Decorator to register a trajectory inference method.

Classifier implementation for trajectory inference.

class scTimeBench.trajectory_infer.classifier.CellTypist(traj_config)

Bases: BaseTrajectoryInferMethod

class scTimeBench.trajectory_infer.classifier.Classifier(traj_config)

Bases: BaseTrajectoryInferMethod

class scTimeBench.trajectory_infer.classifier.ClassifierTypes(value)

Bases: Enum

An enumeration.

BOOSTING = 'boosting'
RANDOM_FOREST = 'random_forest'

kNN implementation for trajectory inference.

class scTimeBench.trajectory_infer.kNN.kNN(traj_config)

Bases: BaseTrajectoryInferMethod

get_kNN_graph(output_path)

Function to get the kNN graph used in the trajectory inference.

This can be useful for visualization or further analysis.

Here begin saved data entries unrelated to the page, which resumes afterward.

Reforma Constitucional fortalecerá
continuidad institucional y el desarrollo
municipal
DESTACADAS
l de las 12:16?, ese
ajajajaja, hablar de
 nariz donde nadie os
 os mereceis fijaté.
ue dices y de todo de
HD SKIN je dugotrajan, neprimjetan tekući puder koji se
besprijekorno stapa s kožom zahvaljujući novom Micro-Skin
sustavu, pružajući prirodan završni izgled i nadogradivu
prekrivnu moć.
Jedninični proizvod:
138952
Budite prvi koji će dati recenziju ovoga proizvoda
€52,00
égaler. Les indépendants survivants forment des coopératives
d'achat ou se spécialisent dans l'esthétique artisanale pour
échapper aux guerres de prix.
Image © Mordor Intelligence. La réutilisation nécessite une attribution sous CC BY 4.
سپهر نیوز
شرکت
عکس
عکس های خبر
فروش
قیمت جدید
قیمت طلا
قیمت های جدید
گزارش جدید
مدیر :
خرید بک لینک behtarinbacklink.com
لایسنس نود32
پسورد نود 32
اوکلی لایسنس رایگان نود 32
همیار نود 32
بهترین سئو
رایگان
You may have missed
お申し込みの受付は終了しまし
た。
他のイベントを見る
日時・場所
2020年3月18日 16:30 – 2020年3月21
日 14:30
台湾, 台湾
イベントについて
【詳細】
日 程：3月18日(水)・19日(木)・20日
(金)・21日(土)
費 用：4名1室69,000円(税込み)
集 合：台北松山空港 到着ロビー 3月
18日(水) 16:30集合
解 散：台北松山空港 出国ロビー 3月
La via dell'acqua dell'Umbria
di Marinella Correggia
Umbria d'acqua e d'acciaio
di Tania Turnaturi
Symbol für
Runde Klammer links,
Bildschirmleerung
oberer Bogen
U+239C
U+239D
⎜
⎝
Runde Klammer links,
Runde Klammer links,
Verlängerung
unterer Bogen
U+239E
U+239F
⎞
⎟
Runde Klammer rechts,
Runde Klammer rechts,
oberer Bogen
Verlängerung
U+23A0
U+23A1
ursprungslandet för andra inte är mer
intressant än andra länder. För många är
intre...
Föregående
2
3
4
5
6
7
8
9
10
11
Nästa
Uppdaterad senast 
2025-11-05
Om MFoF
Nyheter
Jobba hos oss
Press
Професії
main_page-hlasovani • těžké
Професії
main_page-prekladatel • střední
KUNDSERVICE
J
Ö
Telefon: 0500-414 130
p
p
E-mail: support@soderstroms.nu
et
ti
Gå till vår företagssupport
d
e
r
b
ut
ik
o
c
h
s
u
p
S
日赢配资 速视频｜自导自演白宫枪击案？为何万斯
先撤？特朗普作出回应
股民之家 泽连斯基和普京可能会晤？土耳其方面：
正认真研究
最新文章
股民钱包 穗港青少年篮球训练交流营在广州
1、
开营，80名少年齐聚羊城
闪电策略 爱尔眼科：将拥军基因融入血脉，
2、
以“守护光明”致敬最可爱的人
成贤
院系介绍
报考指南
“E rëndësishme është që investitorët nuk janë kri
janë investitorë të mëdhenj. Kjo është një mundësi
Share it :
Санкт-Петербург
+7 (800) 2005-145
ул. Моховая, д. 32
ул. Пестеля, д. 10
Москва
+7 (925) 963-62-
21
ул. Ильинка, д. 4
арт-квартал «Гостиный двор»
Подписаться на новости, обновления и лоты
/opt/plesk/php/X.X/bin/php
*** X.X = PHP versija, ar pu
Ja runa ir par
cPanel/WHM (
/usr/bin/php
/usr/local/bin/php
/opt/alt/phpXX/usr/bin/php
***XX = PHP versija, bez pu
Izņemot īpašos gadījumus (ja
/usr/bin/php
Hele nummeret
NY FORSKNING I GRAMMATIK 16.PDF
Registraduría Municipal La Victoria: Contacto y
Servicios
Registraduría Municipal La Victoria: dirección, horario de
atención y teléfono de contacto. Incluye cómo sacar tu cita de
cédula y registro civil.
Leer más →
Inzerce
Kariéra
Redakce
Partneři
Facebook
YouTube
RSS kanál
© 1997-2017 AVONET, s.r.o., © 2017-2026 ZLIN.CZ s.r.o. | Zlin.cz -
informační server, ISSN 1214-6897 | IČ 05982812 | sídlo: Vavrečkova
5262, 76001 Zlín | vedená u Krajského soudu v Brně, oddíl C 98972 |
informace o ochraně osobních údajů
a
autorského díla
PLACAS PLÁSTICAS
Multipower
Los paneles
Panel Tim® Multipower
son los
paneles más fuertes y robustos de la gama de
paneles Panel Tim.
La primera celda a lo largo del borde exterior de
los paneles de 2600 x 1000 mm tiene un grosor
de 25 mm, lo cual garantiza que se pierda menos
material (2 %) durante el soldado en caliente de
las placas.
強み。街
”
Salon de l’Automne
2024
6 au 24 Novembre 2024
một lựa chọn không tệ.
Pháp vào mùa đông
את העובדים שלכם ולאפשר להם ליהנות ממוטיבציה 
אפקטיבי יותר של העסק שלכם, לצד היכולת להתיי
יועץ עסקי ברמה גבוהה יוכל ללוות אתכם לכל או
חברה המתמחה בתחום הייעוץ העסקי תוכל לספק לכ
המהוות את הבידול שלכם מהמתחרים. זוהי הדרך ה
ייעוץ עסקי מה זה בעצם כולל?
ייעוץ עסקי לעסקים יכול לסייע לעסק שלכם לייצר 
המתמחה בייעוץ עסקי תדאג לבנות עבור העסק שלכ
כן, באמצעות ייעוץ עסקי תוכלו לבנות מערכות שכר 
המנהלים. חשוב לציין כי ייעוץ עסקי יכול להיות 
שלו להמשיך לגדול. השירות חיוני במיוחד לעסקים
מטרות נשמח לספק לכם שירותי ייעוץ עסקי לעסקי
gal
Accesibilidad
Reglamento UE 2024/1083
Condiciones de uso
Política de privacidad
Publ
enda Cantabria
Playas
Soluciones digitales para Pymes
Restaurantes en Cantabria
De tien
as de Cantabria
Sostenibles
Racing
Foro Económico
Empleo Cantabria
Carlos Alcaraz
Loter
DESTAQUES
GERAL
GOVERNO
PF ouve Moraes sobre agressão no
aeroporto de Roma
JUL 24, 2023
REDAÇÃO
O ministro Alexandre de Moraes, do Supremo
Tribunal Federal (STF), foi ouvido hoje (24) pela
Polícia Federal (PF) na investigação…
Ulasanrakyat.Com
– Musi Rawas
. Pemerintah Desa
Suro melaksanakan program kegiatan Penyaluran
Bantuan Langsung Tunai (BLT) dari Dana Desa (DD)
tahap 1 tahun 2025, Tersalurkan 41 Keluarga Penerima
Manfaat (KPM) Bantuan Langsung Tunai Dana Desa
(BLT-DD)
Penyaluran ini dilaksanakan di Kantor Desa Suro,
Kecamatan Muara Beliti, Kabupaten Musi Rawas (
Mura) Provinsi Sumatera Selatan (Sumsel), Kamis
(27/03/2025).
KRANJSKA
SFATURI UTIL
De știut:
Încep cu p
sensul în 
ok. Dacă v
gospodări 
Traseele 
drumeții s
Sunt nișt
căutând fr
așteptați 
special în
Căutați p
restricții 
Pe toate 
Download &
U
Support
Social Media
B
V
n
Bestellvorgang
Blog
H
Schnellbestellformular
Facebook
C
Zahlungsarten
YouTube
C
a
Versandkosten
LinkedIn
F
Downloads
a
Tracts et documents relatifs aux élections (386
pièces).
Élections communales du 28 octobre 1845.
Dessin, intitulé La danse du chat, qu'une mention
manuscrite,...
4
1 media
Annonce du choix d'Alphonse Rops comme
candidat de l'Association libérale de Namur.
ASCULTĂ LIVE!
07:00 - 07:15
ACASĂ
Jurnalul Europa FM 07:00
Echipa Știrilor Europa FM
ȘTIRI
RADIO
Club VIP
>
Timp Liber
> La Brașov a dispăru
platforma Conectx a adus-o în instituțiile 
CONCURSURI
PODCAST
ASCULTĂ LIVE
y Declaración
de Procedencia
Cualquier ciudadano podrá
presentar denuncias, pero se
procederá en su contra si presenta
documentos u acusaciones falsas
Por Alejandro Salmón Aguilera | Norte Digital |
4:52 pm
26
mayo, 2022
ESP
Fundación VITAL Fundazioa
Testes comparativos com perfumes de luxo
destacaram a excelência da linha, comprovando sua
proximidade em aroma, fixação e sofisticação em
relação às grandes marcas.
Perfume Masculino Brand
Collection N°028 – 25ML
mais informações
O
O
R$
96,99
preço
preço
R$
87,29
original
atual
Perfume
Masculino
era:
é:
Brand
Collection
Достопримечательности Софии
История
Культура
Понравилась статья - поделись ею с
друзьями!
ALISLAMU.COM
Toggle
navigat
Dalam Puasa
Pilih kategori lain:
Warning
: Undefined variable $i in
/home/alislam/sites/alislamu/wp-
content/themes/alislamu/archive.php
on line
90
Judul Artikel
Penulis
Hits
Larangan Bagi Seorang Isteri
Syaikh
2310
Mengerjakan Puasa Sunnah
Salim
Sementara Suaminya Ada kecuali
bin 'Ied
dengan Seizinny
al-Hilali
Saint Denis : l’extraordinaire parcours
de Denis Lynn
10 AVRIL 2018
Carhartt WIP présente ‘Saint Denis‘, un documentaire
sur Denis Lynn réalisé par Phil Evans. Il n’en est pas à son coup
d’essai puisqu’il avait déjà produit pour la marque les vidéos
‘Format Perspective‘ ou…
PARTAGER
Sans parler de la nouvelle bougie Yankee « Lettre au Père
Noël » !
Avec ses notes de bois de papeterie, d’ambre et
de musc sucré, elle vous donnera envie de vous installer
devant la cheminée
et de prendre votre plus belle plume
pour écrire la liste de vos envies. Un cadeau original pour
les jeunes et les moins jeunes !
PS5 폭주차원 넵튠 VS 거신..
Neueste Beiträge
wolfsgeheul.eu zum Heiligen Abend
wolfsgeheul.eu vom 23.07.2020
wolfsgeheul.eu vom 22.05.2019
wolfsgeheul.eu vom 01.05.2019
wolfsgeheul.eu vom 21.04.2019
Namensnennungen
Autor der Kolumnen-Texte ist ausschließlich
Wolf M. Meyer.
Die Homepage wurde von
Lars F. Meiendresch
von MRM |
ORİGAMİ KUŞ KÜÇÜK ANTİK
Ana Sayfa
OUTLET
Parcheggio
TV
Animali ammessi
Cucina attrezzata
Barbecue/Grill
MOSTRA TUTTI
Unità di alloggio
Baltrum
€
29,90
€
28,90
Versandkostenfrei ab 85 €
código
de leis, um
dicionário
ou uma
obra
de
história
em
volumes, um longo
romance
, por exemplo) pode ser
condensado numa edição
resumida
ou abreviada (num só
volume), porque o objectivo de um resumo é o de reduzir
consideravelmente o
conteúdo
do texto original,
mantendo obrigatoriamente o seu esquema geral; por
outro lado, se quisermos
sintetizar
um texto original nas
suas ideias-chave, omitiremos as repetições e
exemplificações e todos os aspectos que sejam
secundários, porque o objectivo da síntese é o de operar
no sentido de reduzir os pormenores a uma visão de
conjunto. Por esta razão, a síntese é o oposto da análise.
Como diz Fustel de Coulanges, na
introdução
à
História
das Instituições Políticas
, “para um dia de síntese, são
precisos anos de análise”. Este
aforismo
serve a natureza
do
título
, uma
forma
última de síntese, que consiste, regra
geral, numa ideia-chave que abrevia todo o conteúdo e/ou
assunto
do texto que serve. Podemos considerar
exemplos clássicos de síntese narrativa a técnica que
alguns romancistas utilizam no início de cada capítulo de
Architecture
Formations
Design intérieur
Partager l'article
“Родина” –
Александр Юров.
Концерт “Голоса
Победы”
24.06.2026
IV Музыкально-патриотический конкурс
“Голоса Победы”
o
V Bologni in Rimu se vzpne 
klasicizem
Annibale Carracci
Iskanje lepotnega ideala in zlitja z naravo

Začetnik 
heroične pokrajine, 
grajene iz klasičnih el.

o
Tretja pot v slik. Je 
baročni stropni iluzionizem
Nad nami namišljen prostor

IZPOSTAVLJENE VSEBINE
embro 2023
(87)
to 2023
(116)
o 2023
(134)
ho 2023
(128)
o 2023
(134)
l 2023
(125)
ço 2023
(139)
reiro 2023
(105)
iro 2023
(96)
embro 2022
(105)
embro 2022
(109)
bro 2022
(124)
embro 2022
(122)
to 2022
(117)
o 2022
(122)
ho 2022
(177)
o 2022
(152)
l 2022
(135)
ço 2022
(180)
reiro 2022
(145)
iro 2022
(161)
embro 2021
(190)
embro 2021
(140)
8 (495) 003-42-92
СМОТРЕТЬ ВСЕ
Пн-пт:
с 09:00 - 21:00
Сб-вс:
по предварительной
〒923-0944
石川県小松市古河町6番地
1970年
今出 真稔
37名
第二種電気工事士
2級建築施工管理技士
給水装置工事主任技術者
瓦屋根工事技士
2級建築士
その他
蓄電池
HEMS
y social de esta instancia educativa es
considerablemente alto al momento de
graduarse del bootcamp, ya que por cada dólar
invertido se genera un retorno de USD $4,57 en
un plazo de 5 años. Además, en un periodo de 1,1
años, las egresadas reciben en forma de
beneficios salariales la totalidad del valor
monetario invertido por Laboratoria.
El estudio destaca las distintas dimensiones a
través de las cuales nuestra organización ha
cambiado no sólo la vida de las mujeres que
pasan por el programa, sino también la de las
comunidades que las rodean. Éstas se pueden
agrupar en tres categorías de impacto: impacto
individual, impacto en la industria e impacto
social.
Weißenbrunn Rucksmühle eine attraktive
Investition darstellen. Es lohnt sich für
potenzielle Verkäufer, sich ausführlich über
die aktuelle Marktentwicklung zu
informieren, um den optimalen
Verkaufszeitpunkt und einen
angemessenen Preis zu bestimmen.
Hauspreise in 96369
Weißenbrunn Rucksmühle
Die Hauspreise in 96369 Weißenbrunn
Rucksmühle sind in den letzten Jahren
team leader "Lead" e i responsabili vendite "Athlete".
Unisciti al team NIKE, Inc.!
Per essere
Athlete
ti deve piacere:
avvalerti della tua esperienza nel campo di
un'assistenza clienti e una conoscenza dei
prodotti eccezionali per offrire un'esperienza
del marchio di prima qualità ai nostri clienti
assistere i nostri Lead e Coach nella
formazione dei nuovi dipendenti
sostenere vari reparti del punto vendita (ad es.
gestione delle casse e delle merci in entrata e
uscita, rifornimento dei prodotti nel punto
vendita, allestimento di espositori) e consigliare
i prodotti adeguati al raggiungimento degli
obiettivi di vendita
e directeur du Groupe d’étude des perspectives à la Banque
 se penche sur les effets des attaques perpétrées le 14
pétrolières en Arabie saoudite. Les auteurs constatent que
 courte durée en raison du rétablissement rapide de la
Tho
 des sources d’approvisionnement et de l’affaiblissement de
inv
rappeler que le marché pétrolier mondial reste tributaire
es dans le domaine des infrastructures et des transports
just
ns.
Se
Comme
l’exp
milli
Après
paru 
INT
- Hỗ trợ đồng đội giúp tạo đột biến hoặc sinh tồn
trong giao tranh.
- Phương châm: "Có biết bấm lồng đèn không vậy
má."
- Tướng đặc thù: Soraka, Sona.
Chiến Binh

class scTimeBench.trajectory_infer.kNN.kNNStrategy(value)

Bases: Enum

An enumeration.

MAJORITY_VOTE = 'majority_vote'
WEIGHTED_AVERAGE = 'weighted_average'

OT implementation for trajectory inference.

class scTimeBench.trajectory_infer.ot.OptimalTransport(traj_config)

Bases: BaseTrajectoryInferMethod

WARNING: This is untested and deprecated.

Please switch to either kNN or Classifier with scikit-learn based classifiers for better performance and maintainability.

cell_types_to_one_hot(cell_types)

Given a list of cell types, convert to one-hot encoding

get_ot_labels(true_embed, pred_embed, one_hot_labels)

Given the true embeddings, predicted embeddings and one-hot encoding of true cell types, get the transport plan using optimal transport

soft_labels_to_cell_types(labels, index_to_type)

Given the labels from get_ot_labels, and the index to type mapping, convert the soft labels to hard cell type labels

supports_gex()

By default OT does not have enough capacity to support gene expression data, as it is primarily designed for embedding-based trajectory inference. This is because OT can be computationally intensive and may not scale well with high-dimensional gene expression data, leading to longer runtimes and potential memory issues.